Totally. And I think it's a really good way to watch a show. It's a binge that you don't feel guilty about afterwards -- your whole life hasn't been lost. I mean, we were away from the audience for two months, and it feels like we now get to reward them for two weeks with back-to-back episodes. And, overall, we treated the last eight episodes of the season like a miniseries. It feels like one piece.

Let's talk about this two-month hiatus. Fans were really worried there, ready to start their petitioning. Fox then announced the show would return for another season. But talk about the shaky-ground feeling. It's something you experienced with "The Office" when it launched. 

It was a bit nerve-wracking. This is a business and happily-ever-afters are rare with TV shows. It was so wonderful, and it was such a show of support from the network that, even though we had been off the air for a month or more, we got picked up based on, I assume, what they had seen, which is every episode except for the finale.


Well, and it also seemed like critics were pushing hard for it more than ever. There were lists, there were essays, the tweets. Did that make you feel like you were OK?

We have the best supporters in the world, and the great thing is they are chatty. And I love that they tell people about the show. So many of the questions I would get asked about the show in the beginning were about romantic comedies. But the show has really evolved into a really funny workplace show about people who are all single and want to find love. I'm hoping that people will realize that that's what it is more than something they might think that it is.

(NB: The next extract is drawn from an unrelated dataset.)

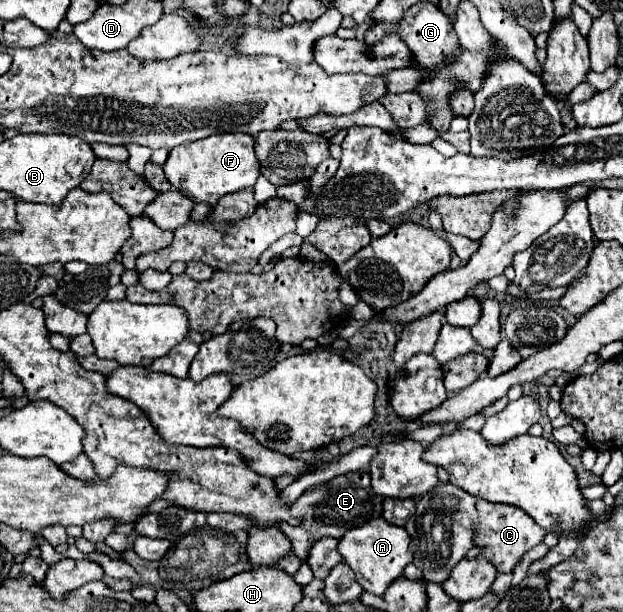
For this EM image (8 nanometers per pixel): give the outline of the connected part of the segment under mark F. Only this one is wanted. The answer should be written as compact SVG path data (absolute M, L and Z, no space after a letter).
M214 134L204 140L176 146L168 154L164 174L178 192L184 192L184 196L194 202L212 206L222 196L256 184L260 168L254 152L254 138L248 134Z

Do you feel like you've settled into a groove with the show, with how the characters vibe off one another?

You know, it's funny. As a creator, I always loved the show. I mean, I'm biased. But lately, I have to say, putting my unconditional love aside, I do feel the episodes we've done this season are sort of my favorite work that I've ever done in my entire career. So I like that people are also feeling that way. I hope more people will take notice and give it a try.

Talk to me about what you like about Mindy Lahiri and what you dislike.

What I like most about her is her tenacity and the fact that she -- I personally wish I was more like this -- the things that get most women down or traditionally have made women feel bad about themselves, do not make her feel bad. If someone tells her that they think she is overweight or unattractive, she may get momentarily outraged, but the outrage never becomes a sustained hurt on her self-confidence. That is something that I love, love, love about her. I wish I was more like that.

The quality that would drive me crazy, personally, is, I mean, the character is, I think comically so, very judgmental. She tends to say kind of wild things that seem to have a patina of truth. A line that one of the writers said was, "she thinks recycling makes America look poor." I'm like obsessed with this as an idea.


And we'll be seeing a follow-up book to "Is Everyone Hanging Out Without Me?"  

Yes, I'm actually in the midst of writing some essays for that, now that we're editing the finale, in between that I'm writing some things. The process of this year and doing the show is going to be a big part of the book. But also, like, there's so much fun stuff that has happened to me, and some heartbreaking things that have happened to me since the book -- I mean, my life is so different than two-and-a-half years ago when my book came out, it's been fairly easy to find new things to write about.